▸ **Directions for this task**
Read the data, and whenever a line holds the word "smoke", report that line.

___ The data

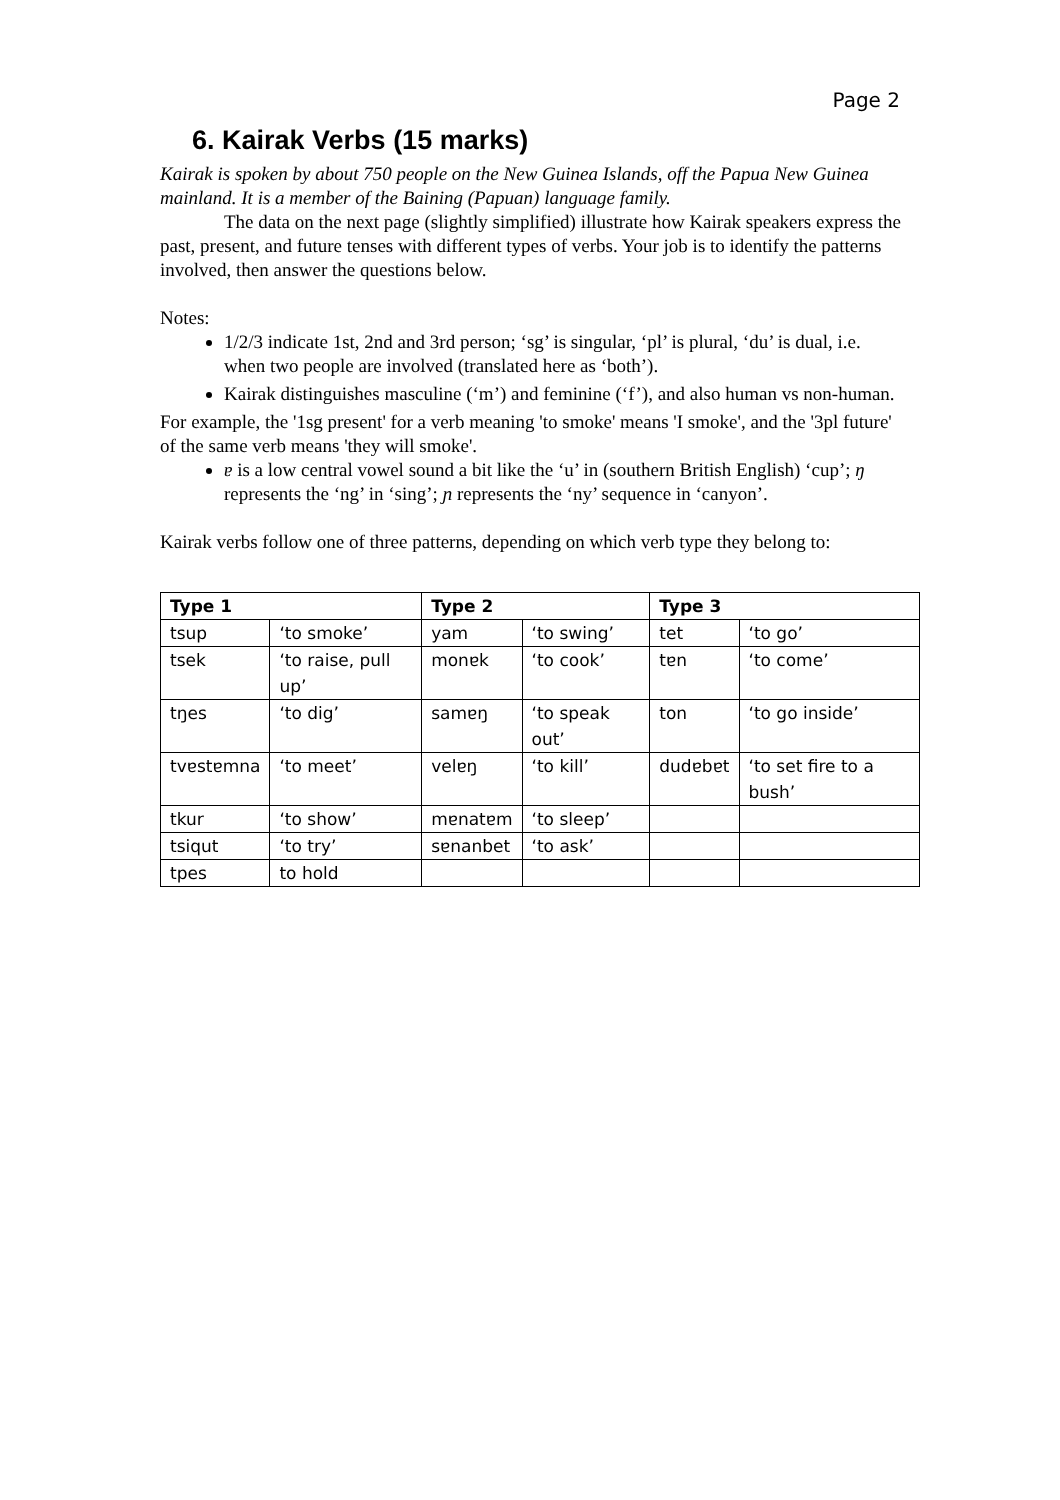Page 2
6. Kairak Verbs (15 marks)
Kairak is spoken by about 750 people on the New Guinea Islands, off the Papua New Guinea mainland. It is a member of the Baining (Papuan) language family.
The data on the next page (slightly simplified) illustrate how Kairak speakers express the past, present, and future tenses with different types of verbs. Your job is to identify the patterns involved, then answer the questions below.
Notes:
1/2/3 indicate 1st, 2nd and 3rd person; ‘sg’ is singular, ‘pl’ is plural, ‘du’ is dual, i.e. when two people are involved (translated here as ‘both’).
Kairak distinguishes masculine (‘m’) and feminine (‘f’), and also human vs non-human.
For example, the '1sg present' for a verb meaning 'to smoke' means 'I smoke', and the '3pl future' of the same verb means 'they will smoke'.
ɐ is a low central vowel sound a bit like the ‘u’ in (southern British English) ‘cup’; ŋ represents the ‘ng’ in ‘sing’; ɲ represents the ‘ny’ sequence in ‘canyon’.
Kairak verbs follow one of three patterns, depending on which verb type they belong to:
| Type 1 | | Type 2 | | Type 3 | |
| --- | --- | --- | --- | --- | --- |
| tsup | ‘to smoke’ | yam | ‘to swing’ | tet | ‘to go’ |
| tsek | ‘to raise, pull up’ | monɐk | ‘to cook’ | tɐn | ‘to come’ |
| tŋes | ‘to dig’ | samɐŋ | ‘to speak out’ | ton | ‘to go inside’ |
| tvɐstɐmna | ‘to meet’ | velɐŋ | ‘to kill’ | dudɐbɐt | ‘to set fire to a bush’ |
| tkur | ‘to show’ | mɐnatɐm | ‘to sleep’ | | |
| tsiqut | ‘to try’ | sɐnanbet | ‘to ask’ | | |
| tpes | to hold | | | | |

______

▸ **Result of this exercise**
For example, the '1sg present' for a verb meaning 'to smoke' means 'I smoke', and the '3pl future' of the same verb means 'they will smoke'.
| tsup | ‘to smoke’ | yam | ‘to swing’ | tet | ‘to go’ |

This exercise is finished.